Saturday, February 17, 2007

Yeah, I finally got my blogger back! I've tried to get on for the last few weeks but for some reason, the site wouldn't take my password. Tonight, miraculously, it works!

So, tonight I was in a pissy mood. Let me tell you why. I had dinner with some people and some of the ladies at dinner were telling me I am way too big for 13 weeks. One person asked me if I was ok and if I have seen the doctor for any "problems." I told her that I saw a doctor last week and that everything was normal. Pretty much, these women were telling me I was too big. I think one person even used the word "fat."One person said,"oh, I didn't show until I was five months." I was so stunned by this conversation and it was in front of other people so I didn't quite know how to respond.
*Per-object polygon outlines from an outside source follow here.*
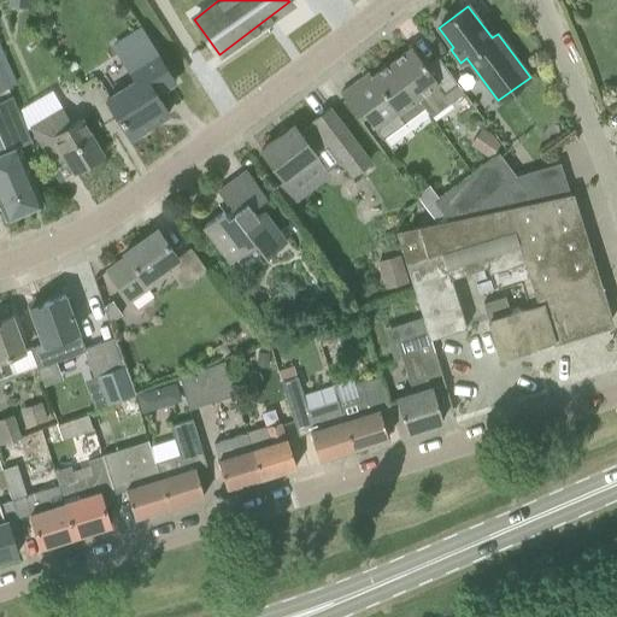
[(412,47),(391,63),(424,109),(425,109),(432,117),(463,93),(460,90),(462,89),(458,83),(458,82),(440,58),(428,68),(412,47)]
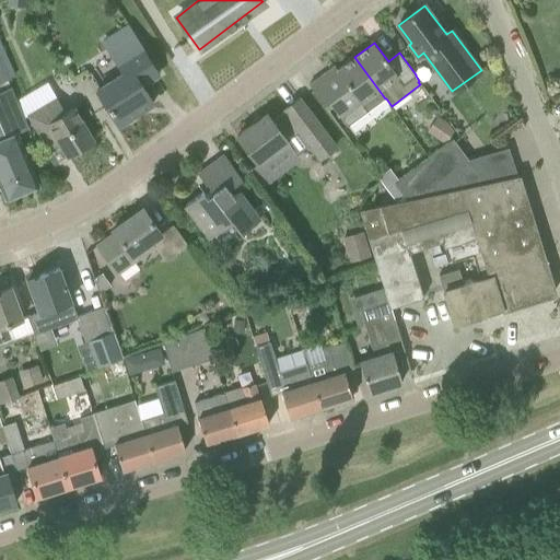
[(141,85),(158,76),(141,49),(118,63),(124,73),(97,90),(112,113),(114,112),(121,124),(153,104),(141,85)]
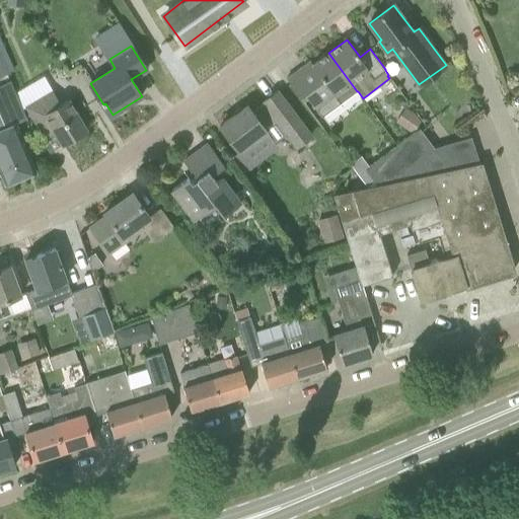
[(322,117),(342,102),(357,91),(328,53),(312,65),(314,68),(307,73),(303,66),(287,78),(303,99),(307,96),(322,117)]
But if I could respond to them now, this is what I would say:
I'm sorry you both only had one child each and don't know how your body could be different if you had another. I, too, didn't show with Tyler until I was 6 months pregnant. I am sorry that I had major surgery following the birth of Tyler, much of which I can't remember. I did wake up to feel doctors pushing down on abdomen where I had just been cut for a c-section It felt like they were punching me over and over again. I know this because I had to stay in ICU for two days where the doctors pumped the maximum amount of drugs they could in me, but I still couldn't cry or talk for a week because it hurt too much to do so. After that, I was on oxycontin for two months. I wouldn't even wish what I went through on ANYONE. I'm sorry that because of everything that I went through, my stomach does not and will not ever look like yours and all you could talk about is how my tummy looks "not normal" to you.

I wish you would THINK before you open your fat mouth.

Thursday, February 01, 2007

It's been a long time. I took the day off today to...breathe. I ususally feel really guilty about taking days off, but I feel I totally deserved this one. If for nothing else, I'll think of it as a birthday present to myself.

So, I've hit the 12 week mark. A big deal when I was pregnant with Tyler. This one is going by too fast and I don't think it's really hit me yet. Or maybe, I'm trying not too enjoy it too much for fear something might go wrong.

Anyways, thanks Rich for giving me a place to hide out during my day of deception. Say hi to Carol too.

Thanks for all who called and emailed for my birthday. 29th year. Kind of crazy, but I'm totatally looking forward to this year. Or at least, the second half of it- when Tyler will be the older sibling and I will be a full time mommy of two.